(HealthDay)—Piqray (alpelisib) tablets were approved for the treatment of hormone receptor (HR)-positive, human epidermal growth factor receptor 2 (HER2)-negative, PIK3CA-mutated, advanced or metastatic breast cancer in combination with fulvestrant, the U.S. Food and Drug Administration announced Friday.
The tablets were approved for use in men and postmenopausal women whose disease progressed after treatment with an endocrine-based regimen. The drug was also approved in combination with a companion diagnostic test, the therascreen PIK3CA RGQ PCR Kit, which detects the PIK3CA mutation in a tissue or liquid biopsy. The recommended dose of Piqray is 300 mg (two 150-mg tablets) once daily, according to the manufacturer’s prescribing information.
Approval was based on data from the SOLAR-1 trial, which included 572 men and postmenopausal women with HR-positive, HER2-negative, advanced or metastatic breast cancer that progressed with an aromatase inhibitor. Among patients whose tumors had a PIK3CA mutation, median progression-free survival was 11 months for those treated with the combination of Piqray and fulvestrant compared with 5.7 months in patients treated with fulvestrant alone. The overall response rate was 35.7 versus 16.2 percent for patients treated with Piqray and fulvestrant versus those treated with fulvestrant alone.

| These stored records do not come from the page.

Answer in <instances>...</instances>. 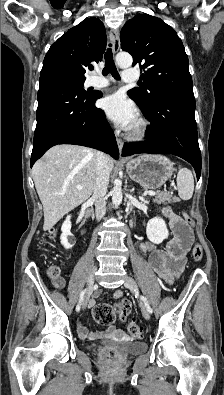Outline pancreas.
Instances as JSON below:
<instances>
[{
  "instance_id": "obj_1",
  "label": "pancreas",
  "mask_w": 224,
  "mask_h": 395,
  "mask_svg": "<svg viewBox=\"0 0 224 395\" xmlns=\"http://www.w3.org/2000/svg\"><path fill=\"white\" fill-rule=\"evenodd\" d=\"M155 202H162L164 204L171 203V202H177L178 198L173 197L172 194L168 192H161L157 193L155 198L153 199Z\"/></svg>"
}]
</instances>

Clinicians should monitor patients who are taking Piqray for severe hypersensitivity reactions and should warn patients of potentially severe skin reactions. Piqray is contraindicated in patients with a history of severe skin reactions like Stevens-Johnson syndrome, erythema multiforme, or toxic epidermal necrolysis. Because patients taking Piqray have reported severe hyperglycemia, clinicians should check patients’ fasting glucose and hemoglobin A1c and optimize glycemic control. Severe cases of pneumonitis/interstitial lung disease and diarrhea have also been reported with Piqray; clinicians are advised to monitor patients for these conditions during treatment.
Approval of Piqray was granted to Novartis, and approval of the therascreen PIK3CA RGQ PCR Kit was granted to QIAGEN Manchester Ltd.